Figure 1 RTP packet header
The fields are defined as follows:
- V: Indicates the version number, occupying two bits. It indicates the version number of RTP. The current version number of RTP is 2.
- P: Indicates whether to pad packets, occupying one bit. If the value is 1, one or more extra octets are padded to the packet.
- X: Indicates an extension flag, occupying one bit. If the value is 1, one extension header is padded to the RTP packet header.
- CC: Indicates a special signal source counter, occupying four bits. It specifies the number of special signal source identifiers.
- M: Indicates a flag, occupying one bit. The meaning varies according to the valid payload. For videos, this field specifies the end of a frame. For audios, this field specifies the start of a session.

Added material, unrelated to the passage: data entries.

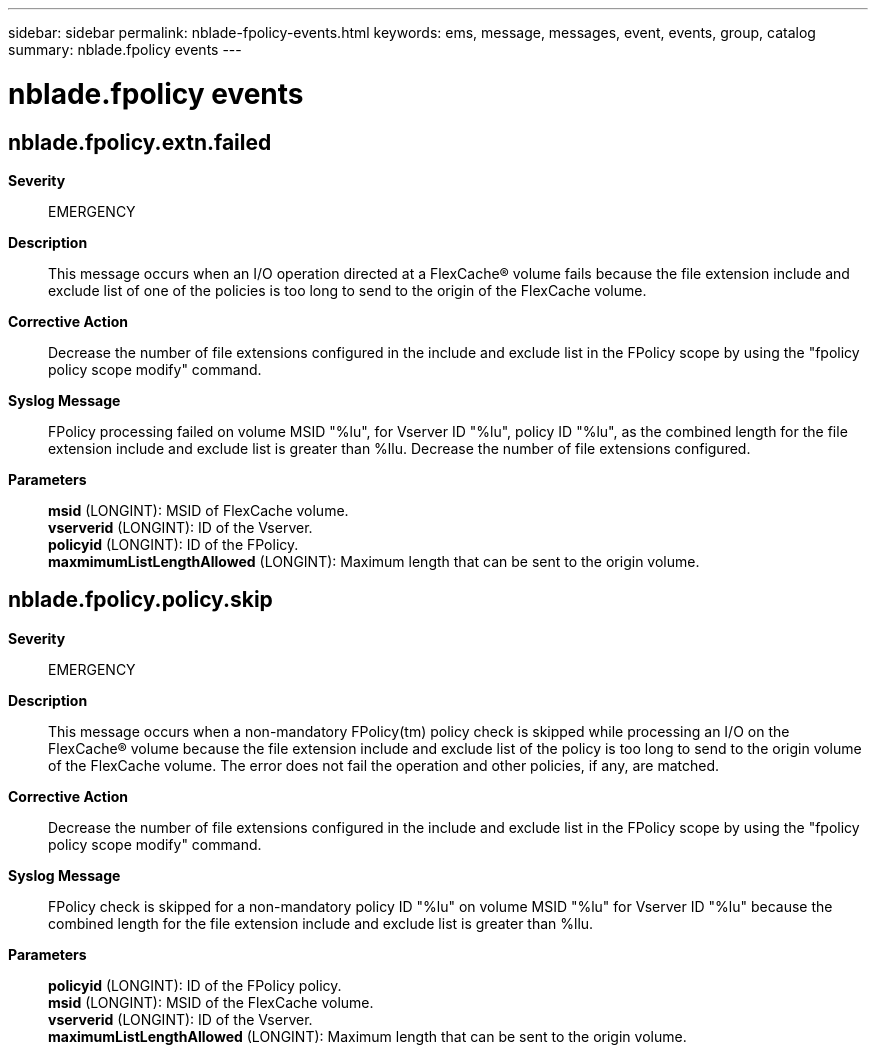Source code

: ---
sidebar: sidebar
permalink: nblade-fpolicy-events.html
keywords: ems, message, messages, event, events, group, catalog
summary: nblade.fpolicy events
---

= nblade.fpolicy events
:toc: macro
:toclevels: 1
:hardbreaks:
:nofooter:
:icons: font
:linkattrs:
:imagesdir: ./media/

== nblade.fpolicy.extn.failed
*Severity*::
EMERGENCY
*Description*::
This message occurs when an I/O operation directed at a FlexCache(R) volume fails because the file extension include and exclude list of one of the policies is too long to send to the origin of the FlexCache volume.
*Corrective Action*::
Decrease the number of file extensions configured in the include and exclude list in the FPolicy scope by using the "fpolicy policy scope modify" command.
*Syslog Message*::
FPolicy processing failed on volume MSID "%lu", for Vserver ID "%lu", policy ID "%lu", as the combined length for the file extension include and exclude list is greater than %llu. Decrease the number of file extensions configured.
*Parameters*::
*msid* (LONGINT): MSID of FlexCache volume.
*vserverid* (LONGINT): ID of the Vserver.
*policyid* (LONGINT): ID of the FPolicy.
*maxmimumListLengthAllowed* (LONGINT): Maximum length that can be sent to the origin volume.

== nblade.fpolicy.policy.skip
*Severity*::
EMERGENCY
*Description*::
This message occurs when a non-mandatory FPolicy(tm) policy check is skipped while processing an I/O on the FlexCache(R) volume because the file extension include and exclude list of the policy is too long to send to the origin volume of the FlexCache volume. The error does not fail the operation and other policies, if any, are matched.
*Corrective Action*::
Decrease the number of file extensions configured in the include and exclude list in the FPolicy scope by using the "fpolicy policy scope modify" command.
*Syslog Message*::
FPolicy check is skipped for a non-mandatory policy ID "%lu" on volume MSID "%lu" for Vserver ID "%lu" because the combined length for the file extension include and exclude list is greater than %llu.
*Parameters*::
*policyid* (LONGINT): ID of the FPolicy policy.
*msid* (LONGINT): MSID of the FlexCache volume.
*vserverid* (LONGINT): ID of the Vserver.
*maximumListLengthAllowed* (LONGINT): Maximum length that can be sent to the origin volume.
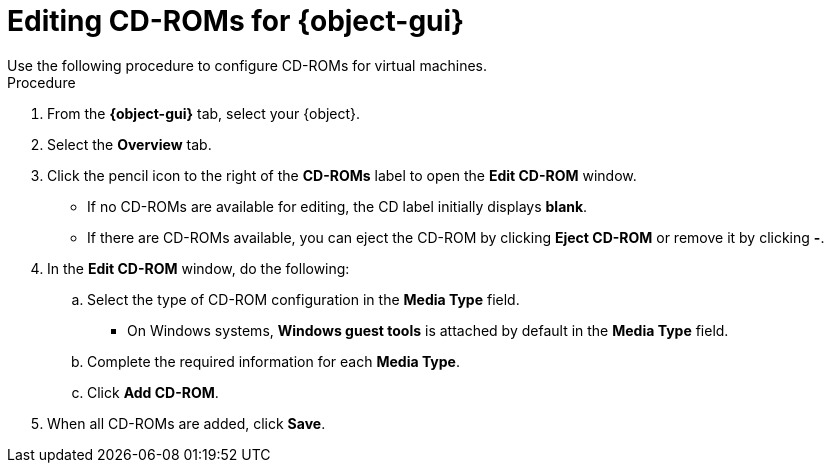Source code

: // Module included in the following assemblies:
//
// * cnv/cnv_users_guide/cnv-edit-vms.adoc
// * cnv/cnv_users_guide/cnv-editing-vm-template.adoc

// Establishing conditionals so content can be re-used for editing VMs
// and VM templates.

ifeval::["{context}" == "cnv-edit-vms"]
:object: virtual machine
:object-gui: Virtual Machines
endif::[]

ifeval::["{context}" == "cnv-editing-vm-template"]
:object: virtual machine template
:object-gui: Virtual Machine Templates
endif::[]

[id="cnv-vm-edit-cdrom_{context}"]

= Editing CD-ROMs for {object-gui}
Use the following procedure to configure CD-ROMs for virtual machines.

.Procedure

. From the *{object-gui}* tab, select your {object}.
. Select the *Overview* tab.
. Click the pencil icon to the right of the *CD-ROMs* label to open the *Edit CD-ROM* window.
* If no CD-ROMs are available for editing, the CD label initially displays *blank*.
* If there are CD-ROMs available, you can eject the CD-ROM by clicking *Eject CD-ROM* or remove it by clicking *-*.
. In the *Edit CD-ROM* window, do the following:
.. Select the type of CD-ROM configuration in the *Media Type* field.
* On Windows systems, *Windows guest tools* is attached by default in
the *Media Type* field.
.. Complete the required information for each *Media Type*.
.. Click *Add CD-ROM*.
. When all CD-ROMs are added, click *Save*.

// Scrubbing all conditionals used in module

ifeval::["{context}" == "cnv-edit-vms"]
:object!:
endif::[]

ifeval::["{context}" == "cnv-editing-vm-template"]
:object-gui!:
endif::[]
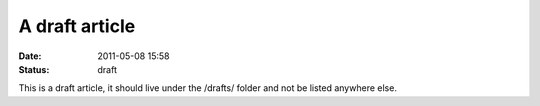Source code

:A draft article
###############

:date: 2011-05-08 15:58
:status: draft

This is a draft article, it should live under the /drafts/ folder and not be
listed anywhere else.
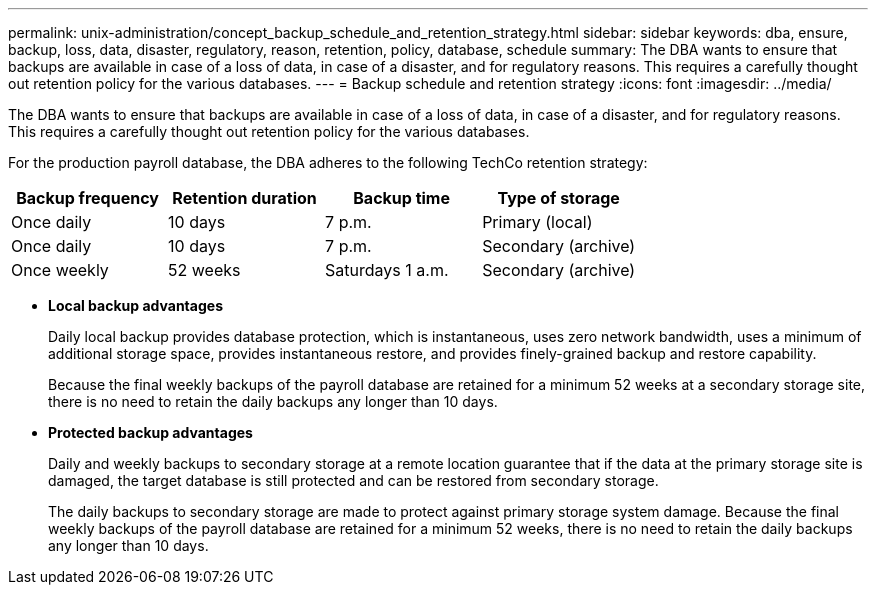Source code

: ---
permalink: unix-administration/concept_backup_schedule_and_retention_strategy.html
sidebar: sidebar
keywords: dba, ensure, backup, loss, data, disaster, regulatory, reason, retention, policy, database, schedule
summary: The DBA wants to ensure that backups are available in case of a loss of data, in case of a disaster, and for regulatory reasons. This requires a carefully thought out retention policy for the various databases.
---
= Backup schedule and retention strategy
:icons: font
:imagesdir: ../media/

[.lead]
The DBA wants to ensure that backups are available in case of a loss of data, in case of a disaster, and for regulatory reasons. This requires a carefully thought out retention policy for the various databases.

For the production payroll database, the DBA adheres to the following TechCo retention strategy:

[cols="1a,1a,1a,1a" options="header"]
|===
| Backup frequency| Retention duration| Backup time| Type of storage
a|
Once daily
a|
10 days
a|
7 p.m.
a|
Primary (local)
a|
Once daily
a|
10 days
a|
7 p.m.
a|
Secondary (archive)
a|
Once weekly
a|
52 weeks
a|
Saturdays 1 a.m.
a|
Secondary (archive)
|===

* *Local backup advantages*
+
Daily local backup provides database protection, which is instantaneous, uses zero network bandwidth, uses a minimum of additional storage space, provides instantaneous restore, and provides finely-grained backup and restore capability.
+
Because the final weekly backups of the payroll database are retained for a minimum 52 weeks at a secondary storage site, there is no need to retain the daily backups any longer than 10 days.

* *Protected backup advantages*
+
Daily and weekly backups to secondary storage at a remote location guarantee that if the data at the primary storage site is damaged, the target database is still protected and can be restored from secondary storage.
+
The daily backups to secondary storage are made to protect against primary storage system damage. Because the final weekly backups of the payroll database are retained for a minimum 52 weeks, there is no need to retain the daily backups any longer than 10 days.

- PT: Indicates the payload type, occupying seven bits. The available
options are GSM audio and JPEG image.
- Sequence number: Indicates the sequence number of an RTP packet,
occupying 16 bits. The sequence number is increased by 1 each time
a packet is sent. The receiver calculates the packet loss rate and
disorder rate based on the sequence number, re-orders the packets,
and restores data.
- Timestamp: Indicates the sampling time of the first byte of an
RTP packet, occupying 32 bits. The receiver uses the timestamp to
calculate the jitter and implement synchronization control.
- Synchronization signal source identifier: Indicates a synchronization signal source, occupying 32 bits.
- Special signal source identifier: Indicates a special signal source, occupying 32 bits.